The case of John Bad Elk v. United States, 177 U.S. 529, 20 S.Ct. 729, 44 L.Ed. 874 (1900), principally relied on to justify Simon's forceful resistance of the arrest, is inapplicable because of our holding. The same is true of other cases relied on by Simon. Because the arrest of Simon was lawful, he had no right to resist the arrest with force. Cf. United States v. Heliczer, 373 F.2d 241 (2d Cir.), cert. denied, 388 U.S. 917, 87 S.Ct. 2133, 18 L.Ed.2d 1359 (1967), and authorities cited therein.

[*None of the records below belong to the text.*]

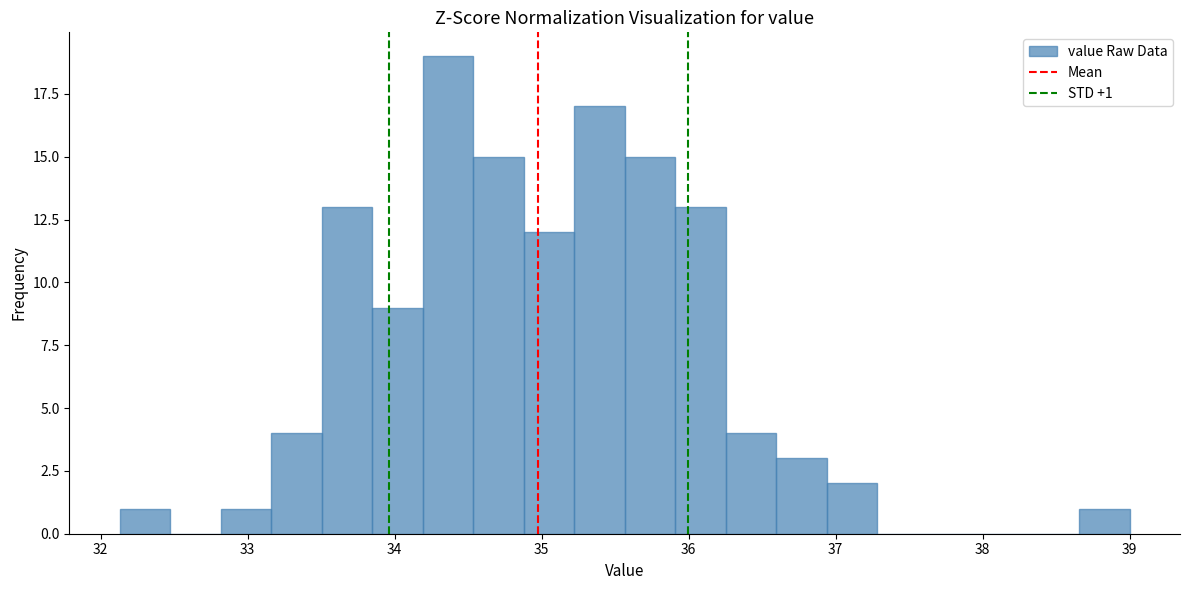

Read against the x-axis, roughly where is the centre of the tallest bar?

34.4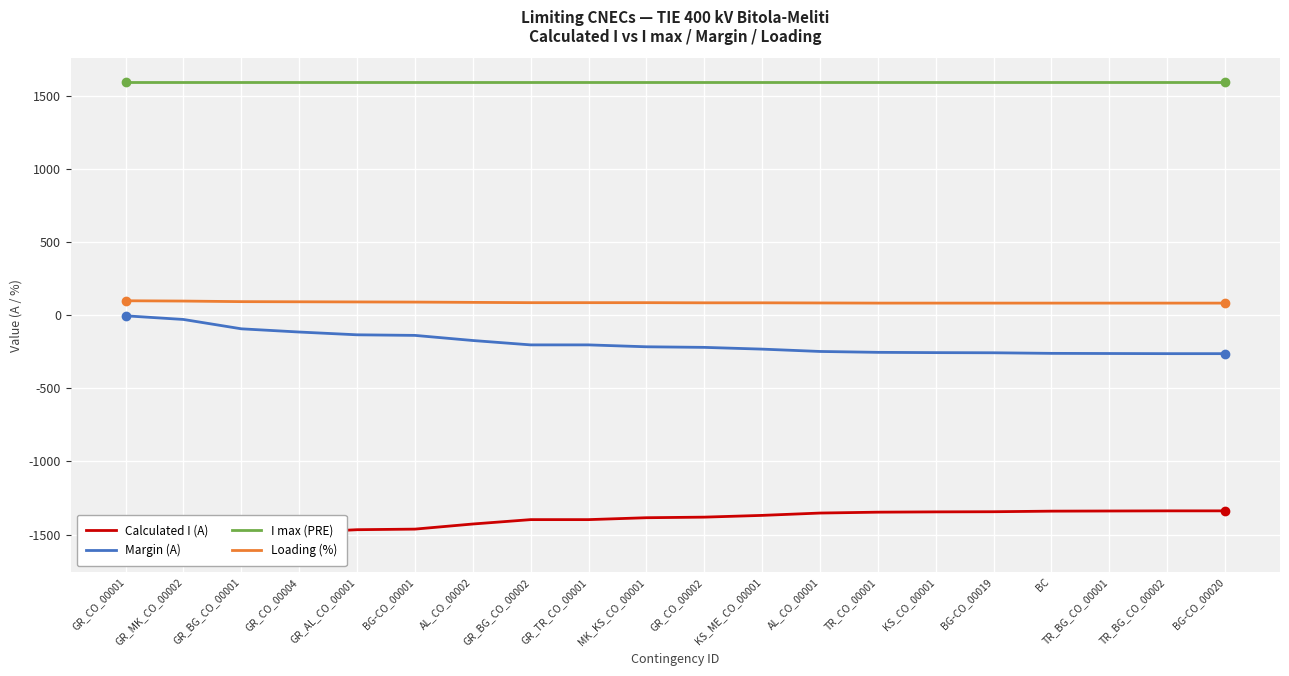

Reading right to left, list all the values displayed in this chart.

Calculated I (A): BG-CO_00020=-1338	TR_BG_CO_00002=-1338	TR_BG_CO_00001=-1339	BC=-1340	BG-CO_00019=-1344	KS_CO_00001=-1345	TR_CO_00001=-1347	AL_CO_00001=-1353	KS_ME_CO_00001=-1369	GR_CO_00002=-1381	MK_KS_CO_00001=-1385	GR_TR_CO_00001=-1398	GR_BG_CO_00002=-1398	AL_CO_00002=-1428	BG-CO_00001=-1463	GR_AL_CO_00001=-1467	GR_CO_00004=-1486	GR_BG_CO_00001=-1508	GR_MK_CO_00002=-1572	GR_CO_00001=-1597
Margin (A): BG-CO_00020=-262	TR_BG_CO_00002=-262	TR_BG_CO_00001=-261	BC=-260	BG-CO_00019=-256	KS_CO_00001=-255	TR_CO_00001=-253	AL_CO_00001=-247	KS_ME_CO_00001=-231	GR_CO_00002=-219	MK_KS_CO_00001=-215	GR_TR_CO_00001=-202	GR_BG_CO_00002=-202	AL_CO_00002=-172	BG-CO_00001=-137	GR_AL_CO_00001=-133	GR_CO_00004=-114	GR_BG_CO_00001=-92	GR_MK_CO_00002=-28	GR_CO_00001=-3
I max (PRE): BG-CO_00020=1600	TR_BG_CO_00002=1600	TR_BG_CO_00001=1600	BC=1600	BG-CO_00019=1600	KS_CO_00001=1600	TR_CO_00001=1600	AL_CO_00001=1600	KS_ME_CO_00001=1600	GR_CO_00002=1600	MK_KS_CO_00001=1600	GR_TR_CO_00001=1600	GR_BG_CO_00002=1600	AL_CO_00002=1600	BG-CO_00001=1600	GR_AL_CO_00001=1600	GR_CO_00004=1600	GR_BG_CO_00001=1600	GR_MK_CO_00002=1600	GR_CO_00001=1600
Loading (%): BG-CO_00020=84	TR_BG_CO_00002=84	TR_BG_CO_00001=84	BC=84	BG-CO_00019=84	KS_CO_00001=84	TR_CO_00001=84	AL_CO_00001=85	KS_ME_CO_00001=86	GR_CO_00002=86	MK_KS_CO_00001=87	GR_TR_CO_00001=87	GR_BG_CO_00002=87	AL_CO_00002=89	BG-CO_00001=91	GR_AL_CO_00001=92	GR_CO_00004=93	GR_BG_CO_00001=94	GR_MK_CO_00002=98	GR_CO_00001=100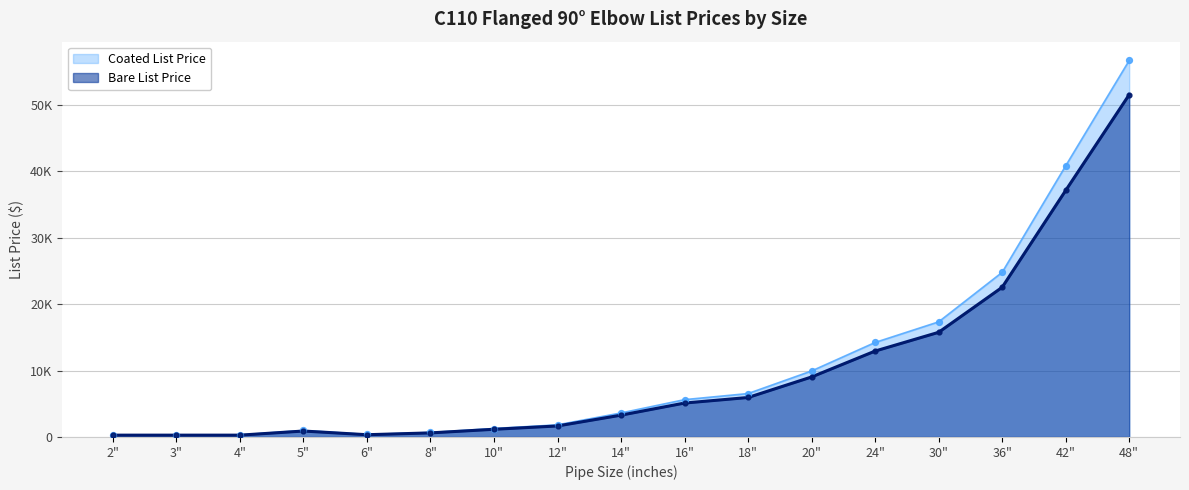

Which series has the largest total across all categories?

Coated List Price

As an additional ground for sustaining Simon's conviction, the government argues that even if the arrest was unlawful, Simon had no right to resist the arrest as he did. We think this argument has merit, and that the consequences of accepting defendant's argument to the contrary would lead to great mischief with respect to encouraging resistance to, and to endangering, arresting officers. We recognize that law enforcement officers are frequently called on to make arrests without warrants and should not be held, so far as their personal security is concerned, to a nicety of distinctions between probable cause and lack of probable cause in differing situations of warrantless arrests. It is for this reason we believe that the force of John Bad Elk has been diminished. See United States v. Heliczer, 373 F.2d 241, 246, n. 3 (2d Cir. 1967). In the case before us the FBI officers, at the door of Simon's home, identified themselves so that Simon was aware who they were. And the agents did not lose this official capacity, even if the arrest were subsequently adjudged to be unlawful. Id. at 245.
The agents testified at the trial that they informed Simon that they were narcotics agents, and we conclude that the evidence taken most favorably for the government supports Simon's conviction.